Cuando me desperté en aquel vagón de cristales tintados de púrpura, lo único que quería era salir del tren. Apenas había abierto un ojo y ya estaba viendo un elefante en la cabina. Se supone que él era el maquinista, pues no había visto nunca a un elefante tan bien uniformado. Además, yo seguía mareado y no conseguía enfocar imagen. Era de noche. Los destellos de luz visibles tras las ventanas eran lo único que mis lentes perezosas meritaban por enfocar. Y, cuando pude ver con más claridad, comprobé que aquel tren no circulaba por tierra, que estaba más elevado de lo habitual. Creí estar viendo los rascacielos a mi lado y eso era impensable si de verdad estaba viajando en tren. Confundido, le pedí al maquinista que se detuviese. Y me hizo caso. Puso el ancla en una nube y ya quedó suspendido el tren. Y yo abrí las compuertas, dispuesto a comprobar que eran esos destellos tan centelleantes. Pero desde allí no se veía nada. Menuda situación, ahora tenía que bajar a la planta baja del tren. Me habían dicho que allí había una tienda de prismáticos. Y, bueno, bajé.

Las escaleras estaban estropeadas así que tuve que ir en ascensor. Y vaya elenco me encontré allí; un locutor mudo, un vaquero con muletas y un mapache con gabardina. Se parecía mucho al conductor... Y bueno, llegué abajo y fui directo hacia la tienda a coger los prismáticos. Y subí otra vez en ascensor, y ya me estaba esperando el conductor en la puerta a ver si me bajaba o qué narices quería hacer. “¡Voy, voy!” – le dije con prisa. Mirando el Rolex con cara de asco estaba el muy sarcástico. ¡Pero si no había tardado nada! Miré por las puertas con los prismáticos y no veía nada. Hasta dos veces lo intenté, pero se veía todo negro. A ver, yo tampoco quería quitarle la tapa de las lentes. Estaban nuevos y no era plan de gastarlos para estupideces, ni mucho menos.

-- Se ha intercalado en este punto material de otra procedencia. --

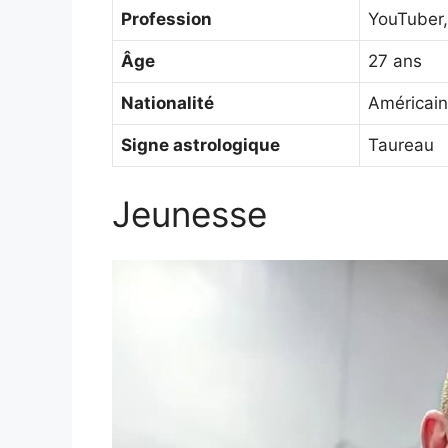
Profession
YouTuber,
Âge
27 ans
Nationalité
Américain
Signe astrologique
Taureau
Jeunesse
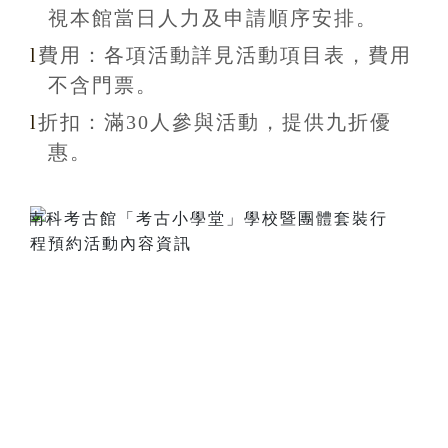
視本館當日人力及申請順序安排
。
l
費用：各項活動詳見活動項目表，費用
不含
門票。
l
折扣
：滿30
人參與活動，提供九折
優
惠
。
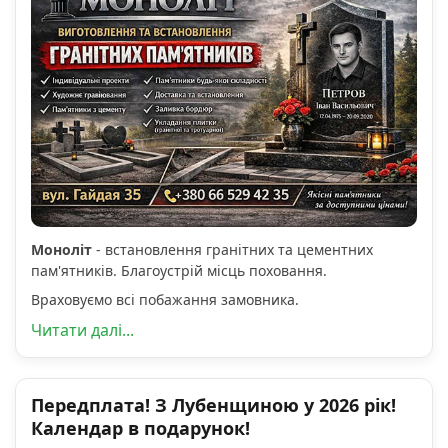
Моноліт
- встановлення гранітних та цементних
пам'ятників. Благоустрій місць поховання.
Враховуємо всі побажання замовника.
Читати далі...
Передплата! З Лубенщиною у 2026 рік!
Календар в подарунок!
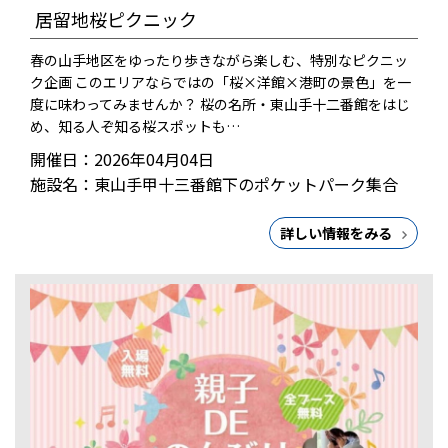
居留地桜ピクニック
春の山手地区をゆったり歩きながら楽しむ、特別なピクニッ
ク企画 このエリアならではの「桜×洋館×港町の景色」を一
度に味わってみませんか？ 桜の名所・東山手十二番館をはじ
め、知る人ぞ知る桜スポットも…
開催日：2026年04月04日
施設名：東山手甲十三番館下のポケットパーク集合
詳しい情報をみる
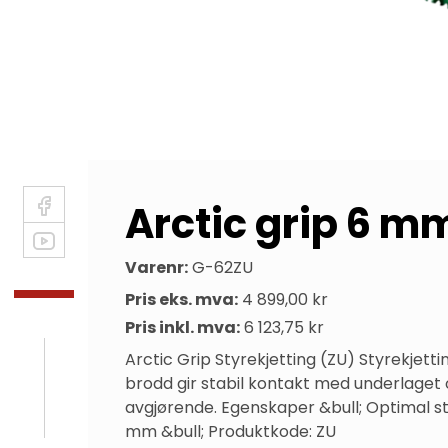
Arctic grip 6 m
Varenr:
G-62ZU
Pris eks. mva:
4 899,00 kr
Pris inkl. mva:
6 123,75 kr
Arctic Grip Styrekjetting (ZU) Styrekjett
brodd gir stabil kontakt med underlaget og
avgjørende. Egenskaper &bull; Optimal styr
mm &bull; Produktkode: ZU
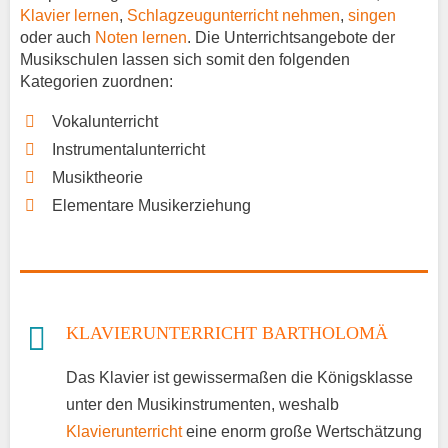
Klavier lernen
,
Schlagzeugunterricht nehmen
,
singen
oder auch
Noten lernen
. Die Unterrichtsangebote der
Musikschulen lassen sich somit den folgenden
Kategorien zuordnen:
Vokalunterricht
Instrumentalunterricht
Musiktheorie
Elementare Musikerziehung
KLAVIERUNTERRICHT BARTHOLOMÄ
Das Klavier ist gewissermaßen die Königsklasse
unter den Musikinstrumenten, weshalb
Klavierunterricht
eine enorm große Wertschätzung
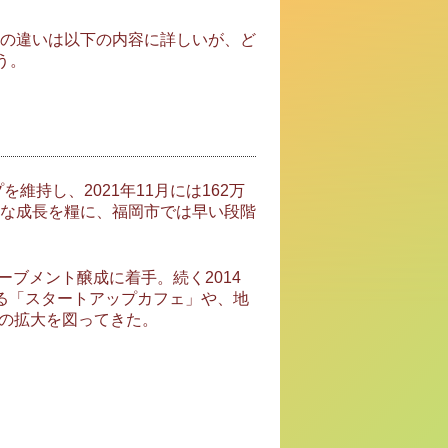
の違いは以下の内容に詳しいが、ど
う。
持し、2021年11月には162万
な成長を糧に、福岡市では早い段階
ブメント醸成に着手。続く2014
る「スタートアップカフェ」や、地
裾野の拡大を図ってきた。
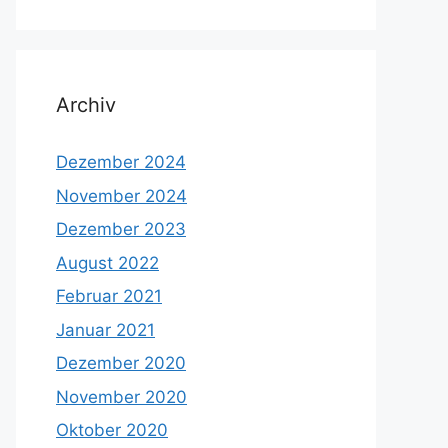
Archiv
Dezember 2024
November 2024
Dezember 2023
August 2022
Februar 2021
Januar 2021
Dezember 2020
November 2020
Oktober 2020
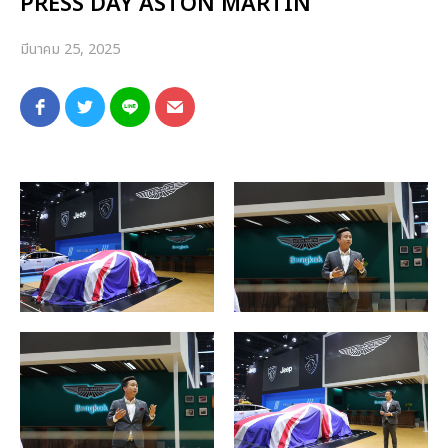
PRESS DAY ASTON MARTIN
มีนาคม 25, 2025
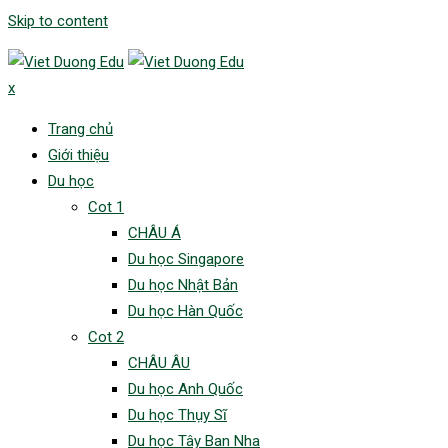
Skip to content
x
Trang chủ
Giới thiệu
Du học
Cot 1
CHÂU Á
Du học Singapore
Du học Nhật Bản
Du học Hàn Quốc
Cot 2
CHÂU ÂU
Du học Anh Quốc
Du học Thụy Sĩ
Du học Tây Ban Nha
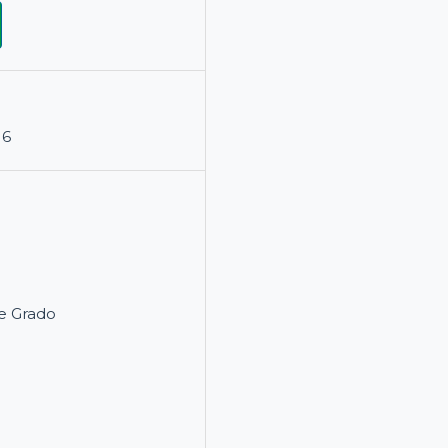
16
e Grado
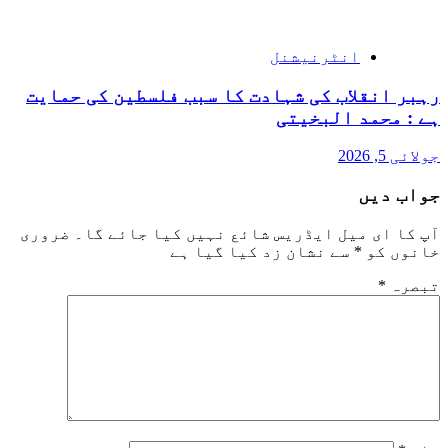
انٹرنیشنل
رہبر انقلاب کی شہادت کا سبب فلسطین کی حمایت
ہے : محمد البخیتی
جولائی 5, 2026
جواب دیں
آپ کا ای میل ایڈریس شائع نہیں کیا جائے گا۔
ضروری
خانوں کو
*
سے نشان زد کیا گیا ہے
تبصرہ
*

En fin, yo seguía sin descifrar qué era esa luz. Qué decepción. Pero me acordé de que guardaba una caña de pescar en el bolsillo de la americana. Y la saqué con cuidado de no romper ninguna costura y le lancé el sedal a esa maldita luz que ni siquiera alcanzaba a ver. Y una vez le había dado caza, tiré con fuerza, todo lo que pude, pero nada conseguía. Así que decidí lanzarme del tren. Como la cuerda había quedado enganchada a aquel fulgor amarillento, pude trepar por ella e ir acercándome a esa luz. Y el tren ya se marchó. Y yo a lo mío, a escalar por el sedal. Y cuando acabé y llegué a la luz, la luciérnaga me miró extrañada y me preguntó por qué la molestaba a esas horas de la noche. Antes de que pudiera responderle, ya me había propinado una coz con la pata trasera. Y entonces, empecé a caer al vacío. ¡Qué desesperación!¡Iba a morir y llevaba la americana hecha un desastre! Menos mal que la caída fue larga y pude reparar bien mi atuendo. Pero es que cuando ya llevaba dos minutos de caída me estaba empezando a aburrir. Vaya tostón, dos minutos en medio del cielo, que ahí no pinta uno nada. Si es que me estaba entrando hasta sueño. Y sí, me dormí. Pero escasos segundos después impacté contra el suelo. Y abrí los ojos con celeridad. Y no me desperté sobre la tierra o el cemento, sino sobre el látex. Y me tapaba una manta tan cómoda como una nube. Pero eso era muy aburrido. Además, se parecía mucho a mi dormitorio. Así que volví a cerrar los ojos y cogí otro tren. No tenía idea de su destino, pero tampoco me importaba no saberlo. Lo único que esperaba era que la siguiente experiencia fuese tan increíble como la anterior y un poco más divertida y desafiante. Al fin y al cabo, esa es la magia de un buen viaje, ¿no?